The existing literature is out dated with respect to practitioner best-practices that are evolving since the aforementioned global crises. Surveys of applied portfolio risk management indicated there were unique techniques in use across the disciplines and industries (e.g., Cooper, Edgett, & Kleinschmidt, 2002; McNally, Durmusoglu, Calantone, & Harmancioglu, 2009; Christelis, Jappelli, & Padula, 2010; Ghosh, 2010; Hoffmann & Broekhuizen, 2010; Yunker & Melkumian, 2010; Gupta, Inuiguchi, & Mehlawat, 2011; Ongena et al., 2011). However, there are no multidisciplinary models of risk management techniques to inform stakeholders as we typically find in other disciplines (for instance: generally accepted accounting practices, project management body of knowledge, and managerial leadership theories).

Published theory generally lags behind practical innovations, which impedes the advancement of a body of knowledge (Bryde, 2003); thus, researchers periodically need to ‘go out’ and ask practitioners what is new.
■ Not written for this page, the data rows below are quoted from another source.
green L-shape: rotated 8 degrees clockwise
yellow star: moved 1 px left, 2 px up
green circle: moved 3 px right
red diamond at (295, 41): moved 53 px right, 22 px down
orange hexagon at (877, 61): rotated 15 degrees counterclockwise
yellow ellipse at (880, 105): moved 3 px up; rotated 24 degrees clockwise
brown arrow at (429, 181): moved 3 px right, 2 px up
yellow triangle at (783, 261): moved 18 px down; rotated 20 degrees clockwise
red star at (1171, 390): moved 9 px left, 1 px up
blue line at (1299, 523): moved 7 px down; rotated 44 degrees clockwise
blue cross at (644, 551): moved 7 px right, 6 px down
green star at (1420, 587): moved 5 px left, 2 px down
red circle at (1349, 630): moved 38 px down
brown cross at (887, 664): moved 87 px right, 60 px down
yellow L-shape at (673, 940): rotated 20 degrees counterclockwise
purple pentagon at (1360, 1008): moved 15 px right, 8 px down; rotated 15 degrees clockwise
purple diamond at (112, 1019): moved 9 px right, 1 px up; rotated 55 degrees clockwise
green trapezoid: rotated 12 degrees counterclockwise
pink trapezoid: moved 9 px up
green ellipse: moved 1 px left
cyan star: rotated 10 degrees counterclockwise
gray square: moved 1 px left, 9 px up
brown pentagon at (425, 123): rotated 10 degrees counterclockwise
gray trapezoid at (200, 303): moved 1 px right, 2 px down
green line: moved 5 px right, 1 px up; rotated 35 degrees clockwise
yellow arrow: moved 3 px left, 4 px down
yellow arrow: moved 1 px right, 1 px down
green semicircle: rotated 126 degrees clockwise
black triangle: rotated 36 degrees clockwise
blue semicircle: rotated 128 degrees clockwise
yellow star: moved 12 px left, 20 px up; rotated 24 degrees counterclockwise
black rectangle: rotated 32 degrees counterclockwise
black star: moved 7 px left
Additionally, more research is needed about effective portfolio risk management practices across the disciplines, and this needs to be better structured to help practitioners (Cooper & Edgett, 2008; Kwak & Anbari, 2009). Furthermore, the validity of existing 'portfolio risk management technique' studies needs to be improved (Steuer, Qi, & Hirschberger, 2005; Stracca, 2006; Mills & Patterson, 2009).

One solution that could make a useful contribution to the literature would be to conduct a new survey of preferred risk management techniques that are used in volatile conditions within various disciplines. Paradoxically, surveying risk management practitioners may be complicated because there are numerous quantitative and qualitative techniques which diverge in terminology according to industry and culture (Smith & Fischbacher, 2009; Sperandio & Girard, 2010; Morse & Shive, 2011; Goodwin & Strang, 2012). For example one study cited over 250 distinct portfolio management procedures (Cochran, Cox, Keskinocak, Kharoufeh, & Smith, 2011). Thus it may be difficult to know what to ask practitioners in survey, especially to identify emerging risk management techniques.

If interviews (instead of surveys) were used to gather feedback about portfolio risk management it may be impractical to obtain a sufficient world-wide sample size. While it is possible to electronically collect comments from international participants, qualitative data is not well-suited for analyzing factor relationships. It is not permissible to apply parametric statistical techniques like correlation, principal components analysis or factor analysis to explore relationships within the nominal data that would be used to describe risk management procedures or discipline categories (Gill, Johnson, & Clark, 2010).